Overall, I enjoyed Gone To Amerikay. Frequently I admired it. This is the sort of graphic novel that can easily slip through the market unnoticed. Commercial work tends to cause less of a splash than something perceived as indie or edgy. While not completely successful, I'd check it out. When it's working, it's as lovely as lovely gets.

10 March, 2012

Review: In The Shadow of No Towers by Art Spiegelman

So, like I said, I went on a graphic novel kick. Having heard bad things about In The Shadow of no Towers I decided to try it out for myself.

Oh, Art.

Spiegelman is a brilliant artist but I begin to suspect that the strength of Maus was pairing him with what was ultimately someone else's narrative. When dealing with his own life Spiegelman tends to be claustrophobically interior. He doesn't require broader strokes of perspective for what he already knows. In The Shadow of No Towers could have been a brilliant book if he had been able to step back from the material. As a cathartic work the emotion represented is a fair representation of how a section of the population felt. As a graphic novel it fails. If the name wasn't on the cover, the work wouldn't be in the bookstore as stand alone content.

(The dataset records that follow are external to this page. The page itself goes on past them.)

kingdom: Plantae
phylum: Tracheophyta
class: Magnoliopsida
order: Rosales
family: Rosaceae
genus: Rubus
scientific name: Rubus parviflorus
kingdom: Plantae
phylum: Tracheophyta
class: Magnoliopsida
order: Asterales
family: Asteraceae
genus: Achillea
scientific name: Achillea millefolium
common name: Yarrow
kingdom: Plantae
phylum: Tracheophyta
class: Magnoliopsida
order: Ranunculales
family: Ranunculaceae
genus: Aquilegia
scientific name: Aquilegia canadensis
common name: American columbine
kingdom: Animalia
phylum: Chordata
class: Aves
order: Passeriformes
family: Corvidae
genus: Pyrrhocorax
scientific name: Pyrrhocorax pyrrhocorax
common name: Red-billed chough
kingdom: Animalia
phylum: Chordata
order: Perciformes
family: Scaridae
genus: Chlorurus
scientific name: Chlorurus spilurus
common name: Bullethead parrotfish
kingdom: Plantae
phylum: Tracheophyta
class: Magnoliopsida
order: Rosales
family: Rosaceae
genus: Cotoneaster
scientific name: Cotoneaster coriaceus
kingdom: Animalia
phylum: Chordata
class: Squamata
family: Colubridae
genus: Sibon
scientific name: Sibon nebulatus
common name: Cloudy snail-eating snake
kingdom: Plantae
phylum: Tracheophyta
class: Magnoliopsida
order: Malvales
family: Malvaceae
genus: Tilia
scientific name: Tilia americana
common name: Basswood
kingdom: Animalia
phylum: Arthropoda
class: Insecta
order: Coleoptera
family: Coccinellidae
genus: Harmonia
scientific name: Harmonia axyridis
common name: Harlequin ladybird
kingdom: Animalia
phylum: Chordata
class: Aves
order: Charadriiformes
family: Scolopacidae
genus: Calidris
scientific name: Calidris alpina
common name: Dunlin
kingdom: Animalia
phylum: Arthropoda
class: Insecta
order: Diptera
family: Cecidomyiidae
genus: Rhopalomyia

Using perhaps half a dozen pages Spiegelman focuses on very little. It's not that he is wrong in his emotion. That is how he felt. That is what he thought. But why do we care? Why is his inability to settle his mind of emotional importance to the reader? Without a narrative other than "9/11 made me feel crazy and I am angry at my government's response" there is no emotional connection. Further distancing the reader is the combination of styles. Drawing stylistically on pre 1920 news cartoons with a strong Crumb influence, Spiegelman confuses the casual reader. (I have a pretty deep knowledge of the history, so I understood what he was doing with it.) Most readers are going to scratch their heads and say WTF? I wish he had taken these iconic characters and assigned them roles if he felt it important to include them at all. Perhaps turning to these familiar images helped him gain the emotional distance he needed to work the strips. It's hard to say because the content is so slight. Refreshingly, this is a 9/11 concerned work that doesn't feel a need to demonize half the world. Regrettably, Spiegelman is in the inside job camp of conspiracy theory. (He eases off the throttle toward the end.) While Bush & Cheney certainly hijacked the attack for their own ends, focusing on hatred of them dilutes the power of what happened in New York. I did not leave the scant pages of In The Shadow of No Towers with a deeper understanding of anything. It makes me sad that I can't recommend it.